A biological parent is convicted for a crime against someone related to the child or the child.
The biological parent has lost parental rights to a sibling of the child.
However, if parental rights have already been terminated, the court will not need to obtain your consent for the adoption.
Contesting Adoption: From the back end of the process
If you are thinking of contesting an adoption or fear dealing with it from your spouse, there are a few things to keep in mind.
Spouse absent or has little involvement in you and your child's life? Abandonment is something the court will take into account. As mentioned, courts will only require consent from a single parent if the other hasn't been trackable or hasn't responded to the adoption petition. There's always a chance that the spouse does return and contests; in this event, the courts will review all pertinent information regarding their situation.
What is that pertinent information?

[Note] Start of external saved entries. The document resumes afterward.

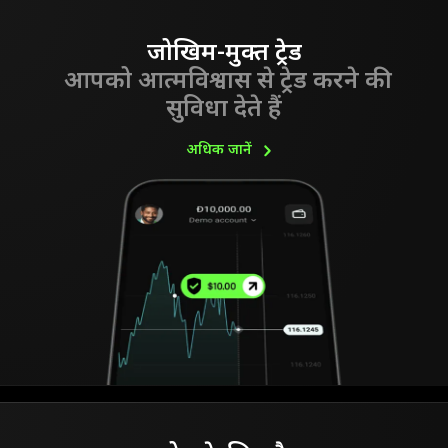
जोखिम-मुक्त ट्रेड
आपको आत्मविश्वास से ट्रेड करने की
सुविधा देते हैं
अधिक
जानें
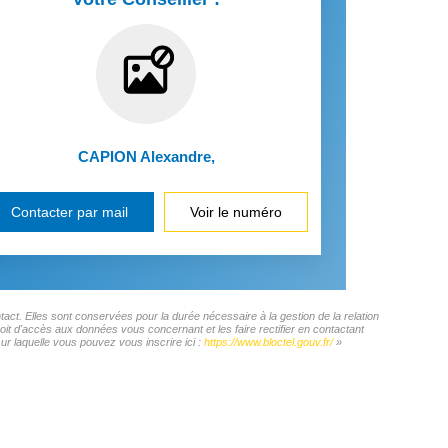
CAPION Alexandre
,
Contacter par mail
Voir le numéro
ct. Elles sont conservées pour la durée nécessaire à la gestion de la relation
roit d'accès aux données vous concernant et les faire rectifier en contactant
 laquelle vous pouvez vous inscrire ici :
https://www.bloctel.gouv.fr/
»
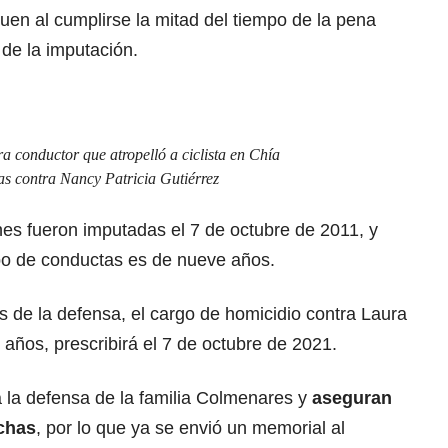
uen al cumplirse la mitad del tiempo de la pena
 de la imputación.
a conductor que atropelló a ciclista en Chía
as contra Nancy Patricia Gutiérrez
s fueron imputadas el 7 de octubre de 2011, y
ipo de conductas es de nueve años.
s de la defensa, el cargo de homicidio contra Laura
ños, prescribirá el 7 de octubre de 2021.
a la defensa de la familia Colmenares y
aseguran
chas
, por lo que ya se envió un memorial al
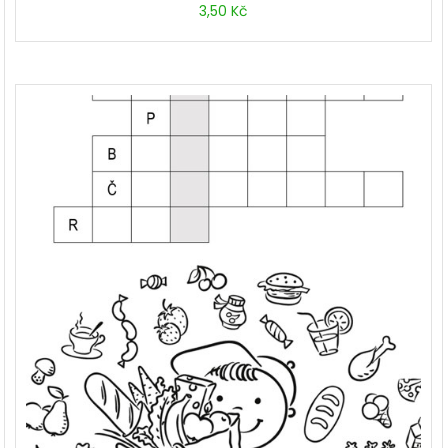
3,50
Kč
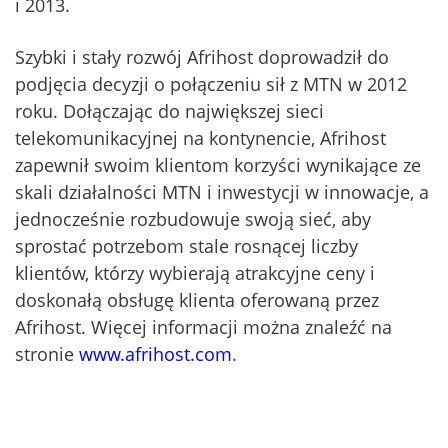
i 2013.
Szybki i stały rozwój Afrihost doprowadził do
podjęcia decyzji o połączeniu sił z MTN w 2012
roku. Dołączając do największej sieci
telekomunikacyjnej na kontynencie, Afrihost
zapewnił swoim klientom korzyści wynikające ze
skali działalności MTN i inwestycji w innowacje, a
jednocześnie rozbudowuje swoją sieć, aby
sprostać potrzebom stale rosnącej liczby
klientów, którzy wybierają atrakcyjne ceny i
doskonałą obsługę klienta oferowaną przez
Afrihost. Więcej informacji można znaleźć na
stronie
www.afrihost.com
.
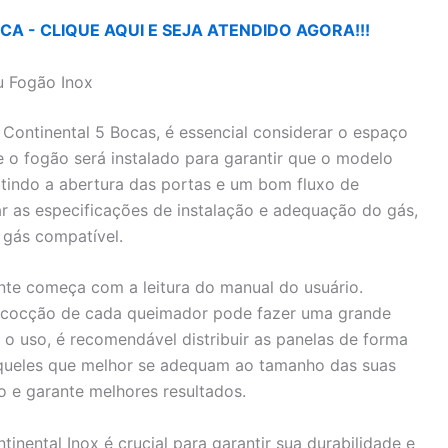
A - CLIQUE AQUI E SEJA ATENDIDO AGORA!!!
u Fogão Inox
ontinental 5 Bocas, é essencial considerar o espaço
e o fogão será instalado para garantir que o modelo
tindo a abertura das portas e um bom fluxo de
car as especificações de instalação e adequação do gás,
 gás compatível.
ente começa com a leitura do manual do usuário.
e cocção de cada queimador pode fazer uma grande
r o uso, é recomendável distribuir as panelas de forma
 aqueles que melhor se adequam ao tamanho das suas
ro e garante melhores resultados.
inental Inox é crucial para garantir sua durabilidade e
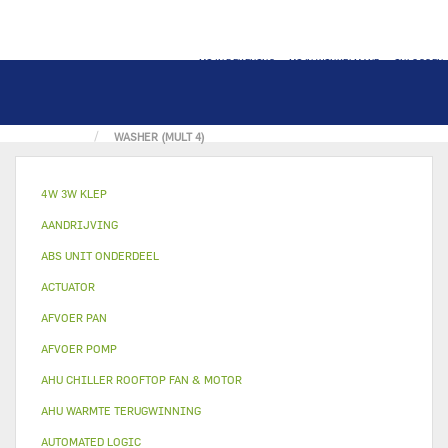
MIJN REKENING
MIJN WINKELMAND
INLOGGEN
THUIS
OVERIG
RING MOER SCHROEF
WASHER (MULT 4)
4W 3W KLEP
AANDRIJVING
ABS UNIT ONDERDEEL
ACTUATOR
AFVOER PAN
AFVOER POMP
AHU CHILLER ROOFTOP FAN & MOTOR
AHU WARMTE TERUGWINNING
AUTOMATED LOGIC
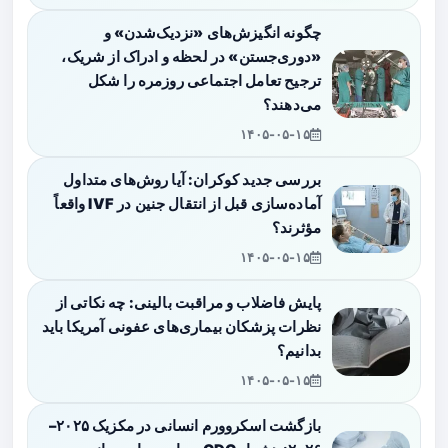
چگونه انگیزش‌های «نزدیک‌شدن» و
«دوری‌جستن» در لحظه و ادراک از شریک،
ترجیح تعامل اجتماعی روزمره را شکل
می‌دهند؟
۱۴۰۵-۰۵-۱۵
بررسی جدید کوکران: آیا روش‌های متداول
آماده‌سازی قبل از انتقال جنین در IVF واقعاً
مؤثرند؟
۱۴۰۵-۰۵-۱۵
پایش فاضلاب و مراقبت بالینی: چه نکاتی از
نظرات پزشکان بیماری‌های عفونی آمریکا باید
بدانیم؟
۱۴۰۵-۰۵-۱۵
بازگشت اسکروورم انسانی در مکزیک ۲۰۲۵–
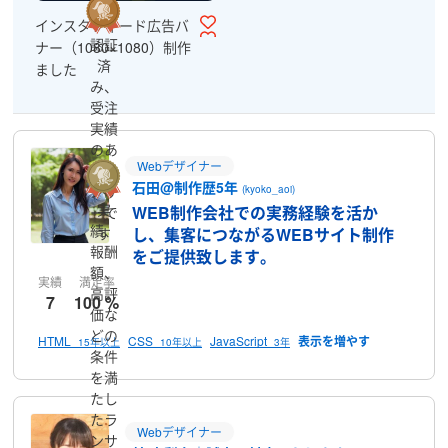
インスタフィード広告バ
認証
ナー（1080×1080）制作
済
ました
み、
受注
実績
のあ
Webデザイナー
るラ
石田@制作歴5年
ンサ
(kyoko_aoi)
実
WEB制作会社での実務経験を活か
ーで
績、
す
し、集客につながるWEBサイト制作
報酬
をご提供致します。
額、
実績
満足率
高評
7
100 %
価な
どの
HTML
CSS
JavaScript
15年以上
10年以上
3年
条件
を満
たし
たラ
Webデザイナー
ンサ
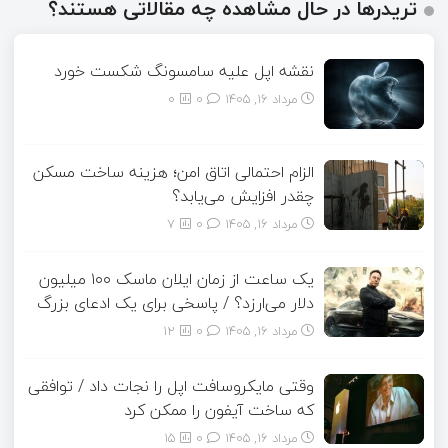
تریدرها در حال مشاهده چه مقالاتی هستند؟
نقشه اپل علیه سامسونگ شکست خورد
مرداد ۱۶, ۱۴۰۵
0
0
الزام احتمالی اتاق امن؛ هزینه ساخت مسکن
چقدر افزایش می‌یابد؟
مرداد ۱۶, ۱۴۰۵
0
7
یک ساعت از زمان ایلان ماسک ۱۰۰ میلیون
دلار می‌ارزد؟ / پاسخی برای یک ادعای بزرگ
مرداد ۱۶, ۱۴۰۵
0
12
وقتی مایکروسافت اپل را نجات داد / توافقی
که ساخت آیفون را ممکن کرد
مرداد ۱۶, ۱۴۰۵
0
15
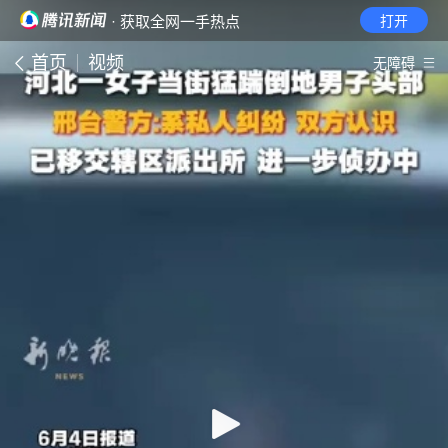
· 获取全网一手热点
打开
首页
视频
无障碍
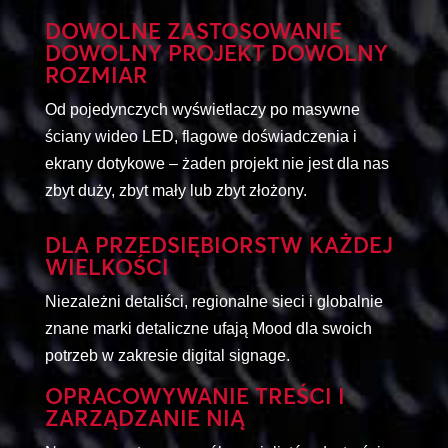
DOWOLNE ZASTOSOWANIE
DOWOLNY PROJEKT DOWOLNY
ROZMIAR
Od pojedynczych wyświetlaczy po masywne
ściany wideo LED, flagowe doświadczenia i
ekrany dotykowe – żaden projekt nie jest dla nas
zbyt duży, zbyt mały lub zbyt złożony.
DLA PRZEDSIĘBIORSTW KAŻDEJ
WIELKOŚCI
Niezależni detaliści, regionalne sieci i globalnie
znane marki detaliczne ufają Mood dla swoich
potrzeb w zakresie digital signage.
OPRACOWYWANIE TREŚCI I
ZARZĄDZANIE NIĄ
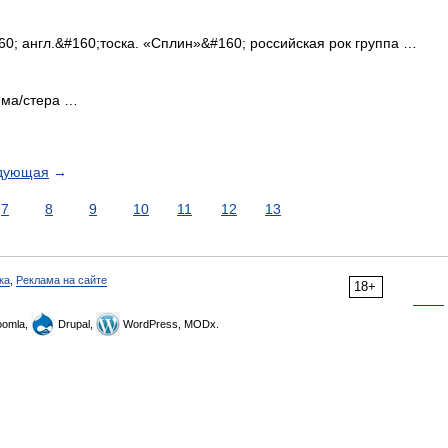
; англ.&#160;тоска. «Сплин»&#160; российская рок группа …
 ма/стера …
дующая
→
7
8
9
10
11
12
13
ка
,
Реклама на сайте
18+
omla,
Drupal,
WordPress, MODx.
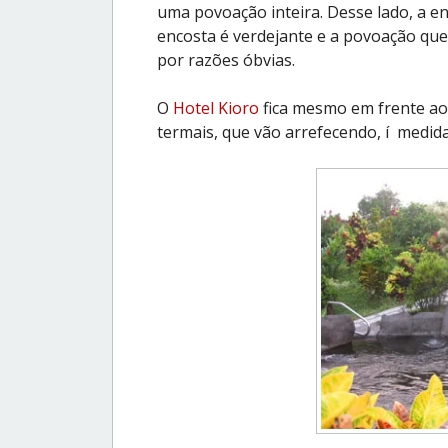
uma povoação inteira. Desse lado, a en
encosta é verdejante e a povoação que
por razões óbvias.
O
Hotel Kioro
fica mesmo em frente ao 
termais, que vão arrefecendo, í medi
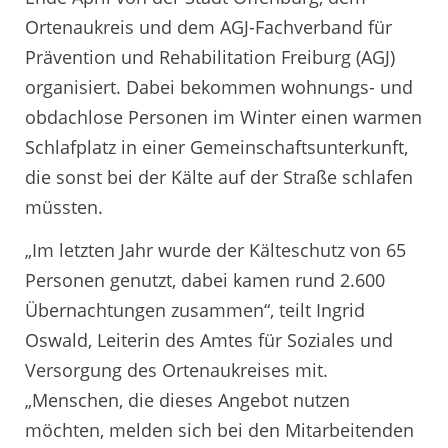
Ortenaukreis und dem AGJ-Fachverband für
Prävention und Rehabilitation Freiburg (AGJ)
organisiert. Dabei bekommen wohnungs- und
obdachlose Personen im Winter einen warmen
Schlafplatz in einer Gemeinschaftsunterkunft,
die sonst bei der Kälte auf der Straße schlafen
müssten.
„Im letzten Jahr wurde der Kälteschutz von 65
Personen genutzt, dabei kamen rund 2.600
Übernachtungen zusammen“, teilt Ingrid
Oswald, Leiterin des Amtes für Soziales und
Versorgung des Ortenaukreises mit.
„Menschen, die dieses Angebot nutzen
möchten, melden sich bei den Mitarbeitenden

Well, if you are the parent contesting the adoption, you should know the court will review the following:
Whether or not you have established aparental role, either before or after birth, provides emotional and material support to your spouse.
Your contact with your child: some courts may not give the right to contest in the case of a prolonged absence.
Even if it is determined you have not established a parental role, the judge may set up a separate hearing to review what is in the child's best interests.
If you can prove you are the biological parent and your ability to take physical custody of the child during the adoption process, the court may grant your right not to consent.
Overall, though, you should focus on your mental well-being during adoption and look forward to the next steps of you and your family's lives. Again, a lawyer who cares can help alleviate the stresses that may arise from the process.